WRITTEN INSTRUCTION: Retype the lines of the data below word for word, starting at the line containing "genus: Brachystegia" and ending at the line containing "genus: Paspalum", both included.
--- begin ---
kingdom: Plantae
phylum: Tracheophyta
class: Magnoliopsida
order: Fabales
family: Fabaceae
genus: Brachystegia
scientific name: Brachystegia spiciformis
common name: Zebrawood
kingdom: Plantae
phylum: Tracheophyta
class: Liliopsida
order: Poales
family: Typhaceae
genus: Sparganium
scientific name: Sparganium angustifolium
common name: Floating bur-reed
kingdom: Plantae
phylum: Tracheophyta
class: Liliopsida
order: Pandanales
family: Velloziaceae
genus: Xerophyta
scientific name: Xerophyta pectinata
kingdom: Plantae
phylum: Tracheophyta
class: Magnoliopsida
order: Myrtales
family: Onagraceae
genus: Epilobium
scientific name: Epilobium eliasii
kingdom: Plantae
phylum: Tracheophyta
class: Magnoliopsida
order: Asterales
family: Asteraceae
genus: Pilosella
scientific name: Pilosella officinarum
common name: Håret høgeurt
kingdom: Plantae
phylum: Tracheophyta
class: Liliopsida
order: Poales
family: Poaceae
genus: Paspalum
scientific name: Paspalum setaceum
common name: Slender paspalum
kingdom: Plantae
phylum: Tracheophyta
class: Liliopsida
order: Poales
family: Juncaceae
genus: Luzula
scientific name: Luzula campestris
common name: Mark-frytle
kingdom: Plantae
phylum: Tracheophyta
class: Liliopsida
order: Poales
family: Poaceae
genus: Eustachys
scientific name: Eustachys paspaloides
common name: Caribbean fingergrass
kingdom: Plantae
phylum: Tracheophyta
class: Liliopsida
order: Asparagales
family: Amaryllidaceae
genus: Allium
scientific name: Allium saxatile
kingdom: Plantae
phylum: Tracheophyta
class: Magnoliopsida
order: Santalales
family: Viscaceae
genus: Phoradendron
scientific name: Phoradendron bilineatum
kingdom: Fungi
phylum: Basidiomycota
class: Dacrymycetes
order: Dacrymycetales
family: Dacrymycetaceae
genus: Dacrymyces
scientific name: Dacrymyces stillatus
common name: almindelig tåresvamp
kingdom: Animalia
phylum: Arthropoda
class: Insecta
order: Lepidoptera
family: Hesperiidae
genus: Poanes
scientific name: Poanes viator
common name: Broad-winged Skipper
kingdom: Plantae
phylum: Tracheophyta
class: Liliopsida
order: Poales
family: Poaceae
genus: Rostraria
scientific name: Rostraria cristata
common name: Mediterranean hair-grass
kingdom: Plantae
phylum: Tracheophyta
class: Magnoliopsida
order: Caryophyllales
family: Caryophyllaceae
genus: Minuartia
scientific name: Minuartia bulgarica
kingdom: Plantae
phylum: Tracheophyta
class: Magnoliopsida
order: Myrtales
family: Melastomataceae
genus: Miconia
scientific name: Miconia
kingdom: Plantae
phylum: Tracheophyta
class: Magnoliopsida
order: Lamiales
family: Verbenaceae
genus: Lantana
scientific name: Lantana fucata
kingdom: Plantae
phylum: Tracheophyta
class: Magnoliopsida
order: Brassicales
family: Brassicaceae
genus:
--- end ---
PROBLEM SOLUTION:
genus: Brachystegia
scientific name: Brachystegia spiciformis
common name: Zebrawood
kingdom: Plantae
phylum: Tracheophyta
class: Liliopsida
order: Poales
family: Typhaceae
genus: Sparganium
scientific name: Sparganium angustifolium
common name: Floating bur-reed
kingdom: Plantae
phylum: Tracheophyta
class: Liliopsida
order: Pandanales
family: Velloziaceae
genus: Xerophyta
scientific name: Xerophyta pectinata
kingdom: Plantae
phylum: Tracheophyta
class: Magnoliopsida
order: Myrtales
family: Onagraceae
genus: Epilobium
scientific name: Epilobium eliasii
kingdom: Plantae
phylum: Tracheophyta
class: Magnoliopsida
order: Asterales
family: Asteraceae
genus: Pilosella
scientific name: Pilosella officinarum
common name: Håret høgeurt
kingdom: Plantae
phylum: Tracheophyta
class: Liliopsida
order: Poales
family: Poaceae
genus: Paspalum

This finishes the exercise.